AIM OF THE EXERCISE: Filter the records down to the lines that hold the word "اگرچه", and copy each of those lines.

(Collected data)

• • • •

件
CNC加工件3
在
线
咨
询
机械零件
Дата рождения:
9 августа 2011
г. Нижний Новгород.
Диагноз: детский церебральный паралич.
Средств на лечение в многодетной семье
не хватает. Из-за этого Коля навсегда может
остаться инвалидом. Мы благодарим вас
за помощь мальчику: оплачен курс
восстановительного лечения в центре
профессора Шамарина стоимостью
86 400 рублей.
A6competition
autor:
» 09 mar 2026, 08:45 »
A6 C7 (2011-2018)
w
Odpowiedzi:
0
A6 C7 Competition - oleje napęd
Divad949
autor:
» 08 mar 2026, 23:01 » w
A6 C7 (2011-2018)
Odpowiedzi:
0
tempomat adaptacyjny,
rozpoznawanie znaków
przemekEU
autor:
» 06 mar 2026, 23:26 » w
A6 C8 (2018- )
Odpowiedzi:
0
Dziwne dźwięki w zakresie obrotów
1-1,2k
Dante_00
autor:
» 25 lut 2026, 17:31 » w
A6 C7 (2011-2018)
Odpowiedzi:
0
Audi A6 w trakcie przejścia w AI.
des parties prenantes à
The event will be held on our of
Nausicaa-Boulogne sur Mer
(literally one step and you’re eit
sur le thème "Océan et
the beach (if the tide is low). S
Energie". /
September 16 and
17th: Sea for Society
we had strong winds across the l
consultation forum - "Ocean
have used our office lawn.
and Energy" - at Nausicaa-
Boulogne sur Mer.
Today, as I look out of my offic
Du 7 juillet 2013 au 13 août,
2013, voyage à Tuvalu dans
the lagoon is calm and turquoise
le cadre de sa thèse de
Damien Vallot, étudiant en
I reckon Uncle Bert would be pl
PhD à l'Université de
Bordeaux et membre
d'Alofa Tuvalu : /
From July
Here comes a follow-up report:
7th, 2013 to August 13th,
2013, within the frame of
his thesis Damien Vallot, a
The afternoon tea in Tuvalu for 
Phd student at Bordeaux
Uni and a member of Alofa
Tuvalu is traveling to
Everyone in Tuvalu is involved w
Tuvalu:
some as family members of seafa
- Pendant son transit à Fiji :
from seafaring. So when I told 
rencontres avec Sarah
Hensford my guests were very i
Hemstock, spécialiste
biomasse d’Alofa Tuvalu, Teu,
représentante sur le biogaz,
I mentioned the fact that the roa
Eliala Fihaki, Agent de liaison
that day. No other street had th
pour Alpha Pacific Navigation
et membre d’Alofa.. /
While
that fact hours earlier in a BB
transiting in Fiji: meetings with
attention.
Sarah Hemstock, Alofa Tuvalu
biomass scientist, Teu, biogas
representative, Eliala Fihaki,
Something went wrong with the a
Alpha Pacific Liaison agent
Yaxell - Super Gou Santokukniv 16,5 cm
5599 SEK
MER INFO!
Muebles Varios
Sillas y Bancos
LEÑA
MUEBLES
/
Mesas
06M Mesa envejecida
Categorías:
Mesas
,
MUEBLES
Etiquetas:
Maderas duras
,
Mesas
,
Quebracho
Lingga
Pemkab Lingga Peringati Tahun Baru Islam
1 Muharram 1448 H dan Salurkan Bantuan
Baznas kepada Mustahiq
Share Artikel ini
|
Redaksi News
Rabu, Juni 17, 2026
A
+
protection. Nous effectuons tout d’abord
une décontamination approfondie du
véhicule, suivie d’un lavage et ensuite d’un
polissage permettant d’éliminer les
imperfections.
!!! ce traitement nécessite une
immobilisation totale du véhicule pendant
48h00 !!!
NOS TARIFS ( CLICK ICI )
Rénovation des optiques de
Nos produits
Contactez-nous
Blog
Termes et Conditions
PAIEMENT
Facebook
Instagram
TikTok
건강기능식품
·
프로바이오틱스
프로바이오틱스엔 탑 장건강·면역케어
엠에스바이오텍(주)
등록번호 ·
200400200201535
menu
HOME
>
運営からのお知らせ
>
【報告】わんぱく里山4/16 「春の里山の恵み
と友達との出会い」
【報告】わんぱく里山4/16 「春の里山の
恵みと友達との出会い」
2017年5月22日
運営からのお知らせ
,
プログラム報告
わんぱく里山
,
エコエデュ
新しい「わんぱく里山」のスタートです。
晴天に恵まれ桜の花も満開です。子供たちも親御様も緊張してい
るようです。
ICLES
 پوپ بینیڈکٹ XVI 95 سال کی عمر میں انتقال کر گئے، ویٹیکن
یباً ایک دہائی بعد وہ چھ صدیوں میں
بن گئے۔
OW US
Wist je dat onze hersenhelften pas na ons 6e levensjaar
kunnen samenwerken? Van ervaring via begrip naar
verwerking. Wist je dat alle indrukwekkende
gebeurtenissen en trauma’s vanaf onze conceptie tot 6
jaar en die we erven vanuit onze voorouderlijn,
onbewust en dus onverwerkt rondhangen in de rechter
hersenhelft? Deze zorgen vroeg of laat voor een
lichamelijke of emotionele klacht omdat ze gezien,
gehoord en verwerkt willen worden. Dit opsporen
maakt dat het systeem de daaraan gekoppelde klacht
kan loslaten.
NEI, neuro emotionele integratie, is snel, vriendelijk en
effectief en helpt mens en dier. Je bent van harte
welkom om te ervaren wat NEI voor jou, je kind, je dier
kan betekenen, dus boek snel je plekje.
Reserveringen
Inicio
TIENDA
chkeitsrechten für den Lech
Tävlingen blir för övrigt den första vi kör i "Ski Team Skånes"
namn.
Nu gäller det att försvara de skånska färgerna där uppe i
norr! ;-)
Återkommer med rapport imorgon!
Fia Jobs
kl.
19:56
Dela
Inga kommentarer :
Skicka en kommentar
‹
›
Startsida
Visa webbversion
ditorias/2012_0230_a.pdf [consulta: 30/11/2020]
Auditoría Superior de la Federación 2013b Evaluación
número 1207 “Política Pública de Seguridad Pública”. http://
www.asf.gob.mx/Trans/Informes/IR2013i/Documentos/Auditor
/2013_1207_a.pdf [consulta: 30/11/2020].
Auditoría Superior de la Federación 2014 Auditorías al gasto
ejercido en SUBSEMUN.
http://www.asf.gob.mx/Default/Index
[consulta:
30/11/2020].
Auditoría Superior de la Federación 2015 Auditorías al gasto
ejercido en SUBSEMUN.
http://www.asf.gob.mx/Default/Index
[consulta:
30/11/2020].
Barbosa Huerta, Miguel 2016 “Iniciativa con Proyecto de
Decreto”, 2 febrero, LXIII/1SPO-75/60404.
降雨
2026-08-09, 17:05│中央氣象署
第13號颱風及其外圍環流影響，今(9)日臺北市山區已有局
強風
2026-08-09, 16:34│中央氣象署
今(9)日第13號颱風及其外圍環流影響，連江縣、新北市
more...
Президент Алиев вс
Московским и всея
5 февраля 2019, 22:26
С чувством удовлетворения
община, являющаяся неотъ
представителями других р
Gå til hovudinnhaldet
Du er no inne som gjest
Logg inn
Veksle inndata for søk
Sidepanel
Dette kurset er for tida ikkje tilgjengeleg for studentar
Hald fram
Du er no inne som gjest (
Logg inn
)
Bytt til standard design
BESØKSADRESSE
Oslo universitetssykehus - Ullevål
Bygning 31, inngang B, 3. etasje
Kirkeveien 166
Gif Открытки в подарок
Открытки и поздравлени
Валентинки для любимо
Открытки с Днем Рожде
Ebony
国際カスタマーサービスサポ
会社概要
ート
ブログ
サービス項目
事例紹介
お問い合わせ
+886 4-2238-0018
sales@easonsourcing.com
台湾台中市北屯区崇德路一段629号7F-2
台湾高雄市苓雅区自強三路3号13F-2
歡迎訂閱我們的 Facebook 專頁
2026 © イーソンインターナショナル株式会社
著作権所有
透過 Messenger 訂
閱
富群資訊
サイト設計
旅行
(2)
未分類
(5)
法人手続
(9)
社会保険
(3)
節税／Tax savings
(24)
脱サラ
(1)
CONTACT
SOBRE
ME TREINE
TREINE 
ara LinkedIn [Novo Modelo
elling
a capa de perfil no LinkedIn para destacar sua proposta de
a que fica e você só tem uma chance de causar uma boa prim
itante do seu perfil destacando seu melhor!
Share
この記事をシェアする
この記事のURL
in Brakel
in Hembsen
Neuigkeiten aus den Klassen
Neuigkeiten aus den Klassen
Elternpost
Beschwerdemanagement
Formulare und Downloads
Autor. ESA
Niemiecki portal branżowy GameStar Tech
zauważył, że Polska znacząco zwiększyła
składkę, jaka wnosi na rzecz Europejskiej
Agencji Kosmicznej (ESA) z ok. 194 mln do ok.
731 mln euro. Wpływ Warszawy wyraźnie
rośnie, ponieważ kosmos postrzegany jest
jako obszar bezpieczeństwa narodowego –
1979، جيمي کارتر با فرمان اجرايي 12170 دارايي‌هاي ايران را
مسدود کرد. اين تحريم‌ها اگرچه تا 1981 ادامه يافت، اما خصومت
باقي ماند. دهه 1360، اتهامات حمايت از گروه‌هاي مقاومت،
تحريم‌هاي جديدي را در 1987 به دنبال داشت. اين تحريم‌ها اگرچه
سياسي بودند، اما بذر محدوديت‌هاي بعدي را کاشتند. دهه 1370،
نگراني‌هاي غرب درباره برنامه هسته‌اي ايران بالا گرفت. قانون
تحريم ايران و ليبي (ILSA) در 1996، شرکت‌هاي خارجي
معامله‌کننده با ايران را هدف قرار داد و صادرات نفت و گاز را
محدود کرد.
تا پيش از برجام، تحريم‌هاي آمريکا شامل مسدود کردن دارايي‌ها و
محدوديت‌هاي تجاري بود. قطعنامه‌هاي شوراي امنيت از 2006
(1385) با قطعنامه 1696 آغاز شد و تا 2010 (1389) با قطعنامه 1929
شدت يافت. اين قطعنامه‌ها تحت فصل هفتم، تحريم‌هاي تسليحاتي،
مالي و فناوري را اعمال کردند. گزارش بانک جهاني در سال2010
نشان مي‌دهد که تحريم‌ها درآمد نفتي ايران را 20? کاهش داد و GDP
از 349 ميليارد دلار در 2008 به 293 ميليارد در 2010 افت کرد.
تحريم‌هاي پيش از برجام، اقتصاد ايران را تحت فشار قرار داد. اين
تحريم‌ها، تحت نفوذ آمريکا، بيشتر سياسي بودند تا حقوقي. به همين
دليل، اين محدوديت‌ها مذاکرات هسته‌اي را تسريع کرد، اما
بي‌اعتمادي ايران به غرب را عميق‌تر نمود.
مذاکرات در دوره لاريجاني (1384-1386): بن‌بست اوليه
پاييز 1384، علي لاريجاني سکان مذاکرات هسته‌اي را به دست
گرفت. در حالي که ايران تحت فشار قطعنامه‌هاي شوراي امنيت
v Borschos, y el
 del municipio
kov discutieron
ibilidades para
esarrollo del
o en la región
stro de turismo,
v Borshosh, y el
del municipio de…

• • • •

PROBLEM SOLUTION:
مسدود کرد. اين تحريم‌ها اگرچه تا 1981 ادامه يافت، اما خصومت
تحريم‌هاي جديدي را در 1987 به دنبال داشت. اين تحريم‌ها اگرچه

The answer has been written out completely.